**Activity:** When a line below contains the word "benzi", copy that line.

**Available records:**
····················
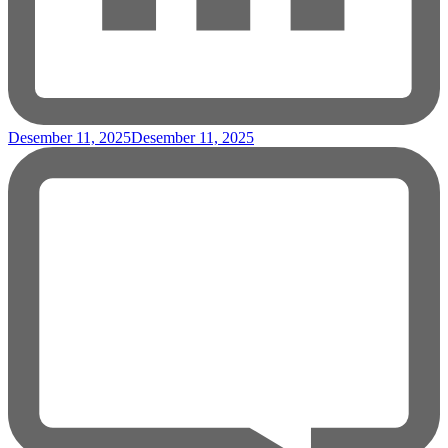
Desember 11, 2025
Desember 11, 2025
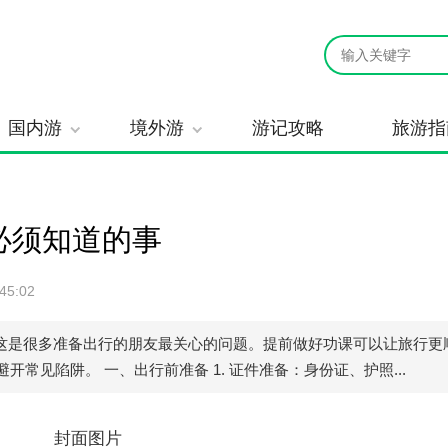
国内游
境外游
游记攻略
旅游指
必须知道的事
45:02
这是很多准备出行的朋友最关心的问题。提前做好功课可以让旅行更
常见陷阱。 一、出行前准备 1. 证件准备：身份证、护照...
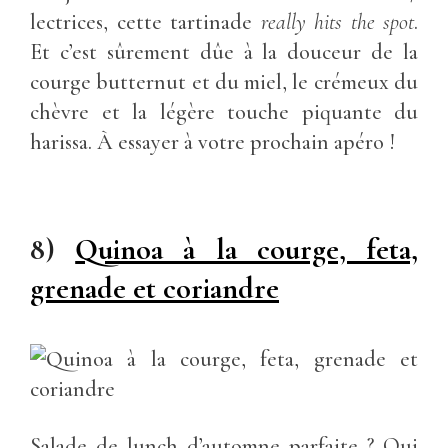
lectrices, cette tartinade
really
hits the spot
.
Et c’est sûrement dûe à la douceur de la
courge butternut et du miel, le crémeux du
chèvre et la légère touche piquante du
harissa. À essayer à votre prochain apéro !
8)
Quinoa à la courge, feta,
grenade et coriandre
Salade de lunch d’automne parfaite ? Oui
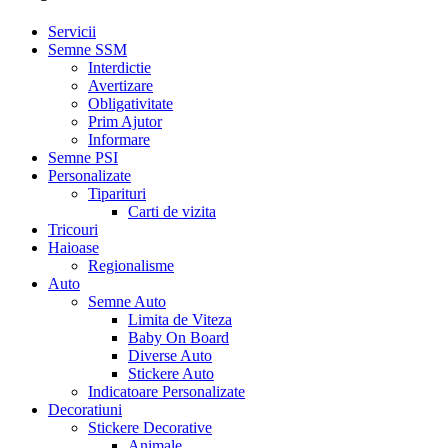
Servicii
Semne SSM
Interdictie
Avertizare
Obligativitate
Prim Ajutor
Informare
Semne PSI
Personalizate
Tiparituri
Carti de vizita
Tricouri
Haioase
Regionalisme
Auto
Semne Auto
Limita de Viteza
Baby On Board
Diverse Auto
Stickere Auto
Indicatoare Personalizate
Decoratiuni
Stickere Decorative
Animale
····················
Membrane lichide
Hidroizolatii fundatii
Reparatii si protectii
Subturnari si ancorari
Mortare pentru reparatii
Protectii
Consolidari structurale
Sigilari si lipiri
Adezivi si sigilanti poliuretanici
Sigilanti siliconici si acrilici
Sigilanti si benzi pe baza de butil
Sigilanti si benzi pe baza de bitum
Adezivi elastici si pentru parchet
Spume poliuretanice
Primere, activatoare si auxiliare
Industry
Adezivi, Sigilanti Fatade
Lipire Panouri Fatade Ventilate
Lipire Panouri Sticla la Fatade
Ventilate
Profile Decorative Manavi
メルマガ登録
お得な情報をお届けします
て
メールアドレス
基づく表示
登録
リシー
····················
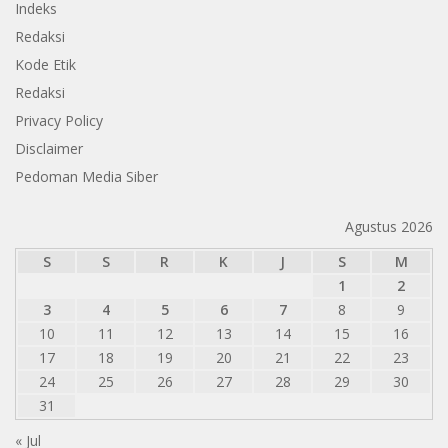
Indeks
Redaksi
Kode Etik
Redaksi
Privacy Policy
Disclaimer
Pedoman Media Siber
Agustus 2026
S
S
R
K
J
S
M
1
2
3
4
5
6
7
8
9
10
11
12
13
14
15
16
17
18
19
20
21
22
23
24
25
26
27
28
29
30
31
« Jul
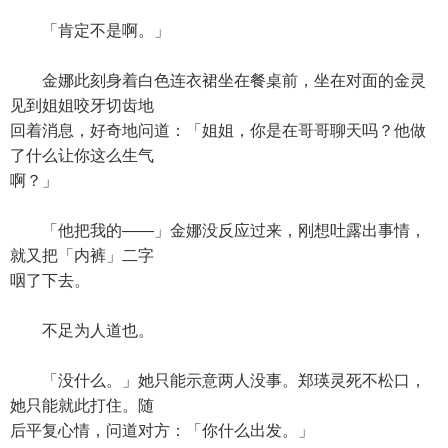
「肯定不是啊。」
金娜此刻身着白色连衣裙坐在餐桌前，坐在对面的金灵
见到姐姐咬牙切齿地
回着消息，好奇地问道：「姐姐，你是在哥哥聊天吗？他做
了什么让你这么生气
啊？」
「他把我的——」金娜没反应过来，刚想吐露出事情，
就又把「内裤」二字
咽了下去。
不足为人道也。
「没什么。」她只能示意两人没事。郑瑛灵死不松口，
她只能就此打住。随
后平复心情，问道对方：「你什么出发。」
····················
**Result of this exercise:**
Sigilanti si benzi pe baza de butil
Sigilanti si benzi pe baza de bitum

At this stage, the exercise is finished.